Retype the records word for word. Skip every image.

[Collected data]
┄┄┄┄┄┄

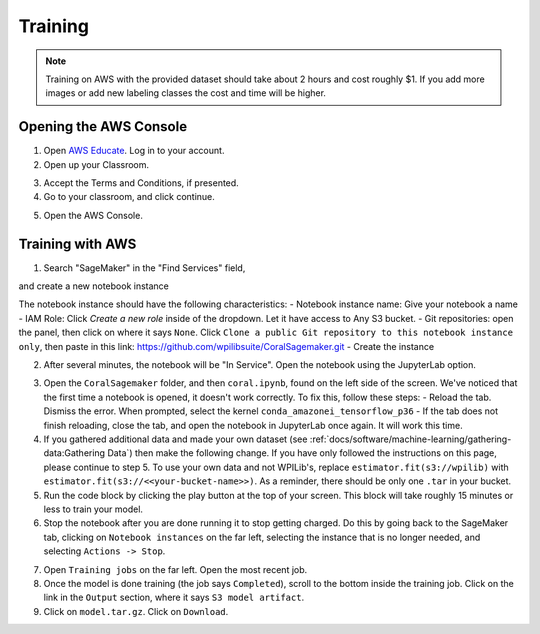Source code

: Training
========

.. note:: Training on AWS with the provided dataset should take about 2 hours and cost roughly $1. If you add more images or add new labeling classes the cost and time will be higher.

Opening the AWS Console
-----------------------

1. Open `AWS Educate <https://aws.amazon.com/education/awseducate/>`__. Log in to your account.
2. Open up your Classroom.

.. image:: images/classrooms.png
   :alt: AWS classroom home

3. Accept the Terms and Conditions, if presented.
4. Go to your classroom, and click continue.

.. image:: images/open-classroom.png
   :alt: Opening into the classroom

5. Open the AWS Console.

.. image:: images/aws-console.png
   :alt: AWS console home

Training with AWS
-----------------

1. Search "SageMaker" in the "Find Services" field,

.. image:: images/search-sagemaker.png
   :alt: Searching SageMaker

and create a new notebook instance

.. image:: images/create-instance.png
   :alt: Create instance button

.. image:: images/create-notebook.png
   :alt: Create notebook button

The notebook instance should have the following characteristics:
- Notebook instance name: Give your notebook a name
- IAM Role: Click `Create a new role` inside of the dropdown. Let it have access to Any S3 bucket.
- Git repositories: open the panel, then click on where it says ``None``. Click ``Clone a public Git repository to this notebook instance only``, then paste in this link: `<https://github.com/wpilibsuite/CoralSagemaker.git>`__
- Create the instance

.. image:: images/new-notebook.png
   :alt: Notebook characteristics

2. After several minutes, the notebook will be "In Service". Open the notebook using the JupyterLab option.

.. image:: images/open-jupyter.png
   :alt: jupyterlab

3. Open the ``CoralSagemaker`` folder, and then ``coral.ipynb``, found on the left side of the screen. We've noticed that the first time a notebook is opened, it doesn't work correctly. To fix this, follow these steps:
   - Reload the tab. Dismiss the error. When prompted, select the kernel ``conda_amazonei_tensorflow_p36``
   - If the tab does not finish reloading, close the tab, and open the notebook in JupyterLab once again. It will work this time.
4. If you gathered additional data and made your own dataset (see :ref:`docs/software/machine-learning/gathering-data:Gathering Data`) then make the following change. If you have only followed the instructions on this page, please continue to step 5. To use your own data and not WPILib's, replace ``estimator.fit(s3://wpilib)`` with ``estimator.fit(s3://<<your-bucket-name>>)``. As a reminder, there should be only one ``.tar`` in your bucket.
5. Run the code block by clicking the play button at the top of your screen. This block will take roughly 15 minutes or less to train your model.
6. Stop the notebook after you are done running it to stop getting charged. Do this by going back to the SageMaker tab, clicking on ``Notebook instances`` on the far left, selecting the instance that is no longer needed, and selecting ``Actions -> Stop``.

.. image:: images/stop-instance.png
   :alt: stop

7. Open ``Training jobs`` on the far left. Open the most recent job.
8. Once the model is done training (the job says ``Completed``), scroll to the bottom inside the training job. Click on the link in the ``Output`` section, where it says ``S3 model artifact``.
9. Click on ``model.tar.gz``. Click on ``Download``.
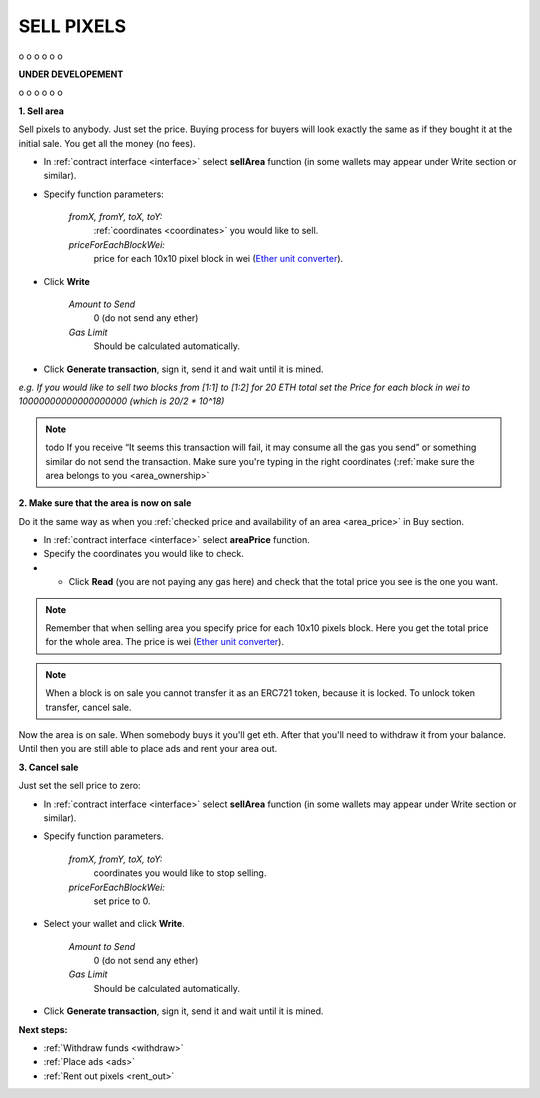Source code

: .. _sell:

###########
SELL PIXELS
###########

o
o
o
o
o
o

**UNDER DEVELOPEMENT**

o
o
o
o
o
o

**1. Sell area**

Sell pixels to anybody. Just set the price. Buying process for buyers will look exactly the same as if they bought it at the initial sale. You get all the money (no fees).

- In :ref:`contract interface <interface>` select **sellArea** function (in some wallets may appear under Write section or similar). 

- Specify function parameters:

    *fromX, fromY, toX, toY:*
    	:ref:`coordinates <coordinates>` you would like to sell.
    *priceForEachBlockWei:*
    	price for each 10x10 pixel block in wei (`Ether unit converter <http://ether.fund/tool/converter>`_).

- Click **Write**

    *Amount to Send*
        0 (do not send any ether)
    *Gas Limit*
        Should be calculated automatically.

- Click **Generate transaction**, sign it, send it and wait until it is mined.

.. image:: /img/sell_blocks.jpg 

*e.g. If you would like to sell two blocks from [1:1] to [1:2] for 20 ETH total set the Price for each block in wei to 10000000000000000000 (which is 20/2 * 10^18)*

.. note::

    todo If you receive “It seems this transaction will fail, it may consume all the gas you send” or something similar do not send the transaction. Make sure you're typing in the right coordinates (:ref:`make sure the area belongs to you <area_ownership>`

**2. Make sure that the area is now on sale**

Do it the same way as when you :ref:`checked price and availability of an area <area_price>` in Buy section.

- In :ref:`contract interface <interface>` select **areaPrice** function.

- Specify the coordinates you would like to check.

- - Click **Read** (you are not paying any gas here) and check that the total price you see is the one you want. 

.. note::

    Remember that when selling area you specify price for each 10x10 pixels block. Here you get the total price for the whole area. The price is wei (`Ether unit converter <http://ether.fund/tool/converter>`_).

.. note::

    When a block is on sale you cannot transfer it as an ERC721 token, because it is locked. To unlock token transfer, cancel sale.

Now the area is on sale. When somebody buys it you'll get eth. After that you'll need to withdraw it from your balance. Until then you are still able to place ads and rent your area out.

**3. Cancel sale**

Just set the sell price to zero:

- In :ref:`contract interface <interface>` select **sellArea** function (in some wallets may appear under Write section or similar). 

- Specify function parameters.

    *fromX, fromY, toX, toY:*
        coordinates you would like to stop selling.
    *priceForEachBlockWei:*
        set price to 0.

- Select your wallet and click **Write**.

    *Amount to Send*
        0 (do not send any ether)
    *Gas Limit*
        Should be calculated automatically.

- Click **Generate transaction**, sign it, send it and wait until it is mined.

**Next steps:**

- :ref:`Withdraw funds <withdraw>`
- :ref:`Place ads <ads>`
- :ref:`Rent out pixels <rent_out>`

┄┄┄┄┄┄

## Result:
Source code

: Training
========

.. note:: Training on AWS with the provided dataset should take about 2 hours and cost roughly $1. If you add more images or add new labeling classes the cost and time will be higher.

Opening the AWS Console
-----------------------

1. Open `AWS Educate <https://aws.amazon.com/education/awseducate/>`__. Log in to your account.
2. Open up your Classroom.

.. image:: images/classrooms.png
   :alt: AWS classroom home

3. Accept the Terms and Conditions, if presented.
4. Go to your classroom, and click continue.

.. image:: images/open-classroom.png
   :alt: Opening into the classroom

5. Open the AWS Console.

.. image:: images/aws-console.png
   :alt: AWS console home

Training with AWS
-----------------

1. Search "SageMaker" in the "Find Services" field,

.. image:: images/search-sagemaker.png
   :alt: Searching SageMaker

and create a new notebook instance

.. image:: images/create-instance.png
   :alt: Create instance button

.. image:: images/create-notebook.png
   :alt: Create notebook button

The notebook instance should have the following characteristics:
- Notebook instance name: Give your notebook a name
- IAM Role: Click `Create a new role` inside of the dropdown. Let it have access to Any S3 bucket.
- Git repositories: open the panel, then click on where it says ``None``. Click ``Clone a public Git repository to this notebook instance only``, then paste in this link: `<https://github.com/wpilibsuite/CoralSagemaker.git>`__
- Create the instance

.. image:: images/new-notebook.png
   :alt: Notebook characteristics

2. After several minutes, the notebook will be "In Service". Open the notebook using the JupyterLab option.

.. image:: images/open-jupyter.png
   :alt: jupyterlab

3. Open the ``CoralSagemaker`` folder, and then ``coral.ipynb``, found on the left side of the screen. We've noticed that the first time a notebook is opened, it doesn't work correctly. To fix this, follow these steps:
   - Reload the tab. Dismiss the error. When prompted, select the kernel ``conda_amazonei_tensorflow_p36``
   - If the tab does not finish reloading, close the tab, and open the notebook in JupyterLab once again. It will work this time.
4. If you gathered additional data and made your own dataset (see :ref:`docs/software/machine-learning/gathering-data:Gathering Data`) then make the following change. If you have only followed the instructions on this page, please continue to step 5. To use your own data and not WPILib's, replace ``estimator.fit(s3://wpilib)`` with ``estimator.fit(s3://<<your-bucket-name>>)``. As a reminder, there should be only one ``.tar`` in your bucket.
5. Run the code block by clicking the play button at the top of your screen. This block will take roughly 15 minutes or less to train your model.
6. Stop the notebook after you are done running it to stop getting charged. Do this by going back to the SageMaker tab, clicking on ``Notebook instances`` on the far left, selecting the instance that is no longer needed, and selecting ``Actions -> Stop``.

.. image:: images/stop-instance.png
   :alt: stop

7. Open ``Training jobs`` on the far left. Open the most recent job.
8. Once the model is done training (the job says ``Completed``), scroll to the bottom inside the training job. Click on the link in the ``Output`` section, where it says ``S3 model artifact``.
9. Click on ``model.tar.gz``. Click on ``Download``.
Source code

: .. _sell:

###########
SELL PIXELS
###########

o
o
o
o
o
o

**UNDER DEVELOPEMENT**

o
o
o
o
o
o

**1. Sell area**

Sell pixels to anybody. Just set the price. Buying process for buyers will look exactly the same as if they bought it at the initial sale. You get all the money (no fees).

- In :ref:`contract interface <interface>` select **sellArea** function (in some wallets may appear under Write section or similar). 

- Specify function parameters:

    *fromX, fromY, toX, toY:*
    	:ref:`coordinates <coordinates>` you would like to sell.
    *priceForEachBlockWei:*
    	price for each 10x10 pixel block in wei (`Ether unit converter <http://ether.fund/tool/converter>`_).

- Click **Write**

    *Amount to Send*
        0 (do not send any ether)
    *Gas Limit*
        Should be calculated automatically.

- Click **Generate transaction**, sign it, send it and wait until it is mined.

.. image:: /img/sell_blocks.jpg 

*e.g. If you would like to sell two blocks from [1:1] to [1:2] for 20 ETH total set the Price for each block in wei to 10000000000000000000 (which is 20/2 * 10^18)*

.. note::

    todo If you receive “It seems this transaction will fail, it may consume all the gas you send” or something similar do not send the transaction. Make sure you're typing in the right coordinates (:ref:`make sure the area belongs to you <area_ownership>`

**2. Make sure that the area is now on sale**

Do it the same way as when you :ref:`checked price and availability of an area <area_price>` in Buy section.

- In :ref:`contract interface <interface>` select **areaPrice** function.

- Specify the coordinates you would like to check.

- - Click **Read** (you are not paying any gas here) and check that the total price you see is the one you want. 

.. note::

    Remember that when selling area you specify price for each 10x10 pixels block. Here you get the total price for the whole area. The price is wei (`Ether unit converter <http://ether.fund/tool/converter>`_).

.. note::

    When a block is on sale you cannot transfer it as an ERC721 token, because it is locked. To unlock token transfer, cancel sale.

Now the area is on sale. When somebody buys it you'll get eth. After that you'll need to withdraw it from your balance. Until then you are still able to place ads and rent your area out.

**3. Cancel sale**

Just set the sell price to zero:

- In :ref:`contract interface <interface>` select **sellArea** function (in some wallets may appear under Write section or similar). 

- Specify function parameters.

    *fromX, fromY, toX, toY:*
        coordinates you would like to stop selling.
    *priceForEachBlockWei:*
        set price to 0.

- Select your wallet and click **Write**.

    *Amount to Send*
        0 (do not send any ether)
    *Gas Limit*
        Should be calculated automatically.

- Click **Generate transaction**, sign it, send it and wait until it is mined.

**Next steps:**

- :ref:`Withdraw funds <withdraw>`
- :ref:`Place ads <ads>`
- :ref:`Rent out pixels <rent_out>`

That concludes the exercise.